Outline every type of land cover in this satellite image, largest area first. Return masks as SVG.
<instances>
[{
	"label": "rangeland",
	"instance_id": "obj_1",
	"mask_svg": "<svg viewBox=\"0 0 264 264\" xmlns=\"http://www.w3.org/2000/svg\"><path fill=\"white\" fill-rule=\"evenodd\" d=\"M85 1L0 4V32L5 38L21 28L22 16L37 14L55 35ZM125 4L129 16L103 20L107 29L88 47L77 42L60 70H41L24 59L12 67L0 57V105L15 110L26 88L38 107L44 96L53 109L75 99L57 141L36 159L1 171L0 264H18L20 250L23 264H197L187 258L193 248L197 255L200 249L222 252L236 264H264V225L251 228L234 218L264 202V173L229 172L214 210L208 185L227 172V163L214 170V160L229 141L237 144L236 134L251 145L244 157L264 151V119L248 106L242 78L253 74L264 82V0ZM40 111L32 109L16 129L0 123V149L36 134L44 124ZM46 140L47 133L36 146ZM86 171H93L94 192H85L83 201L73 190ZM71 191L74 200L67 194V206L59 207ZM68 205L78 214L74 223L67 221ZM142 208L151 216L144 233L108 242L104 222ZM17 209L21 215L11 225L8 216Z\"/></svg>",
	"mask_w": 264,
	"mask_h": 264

**Stated task:**
Pick out every line in the items above that contains the word "image" and copy each one.

**Written answer:**
Outline every type of land cover in this satellite image, largest area first. Return masks as SVG.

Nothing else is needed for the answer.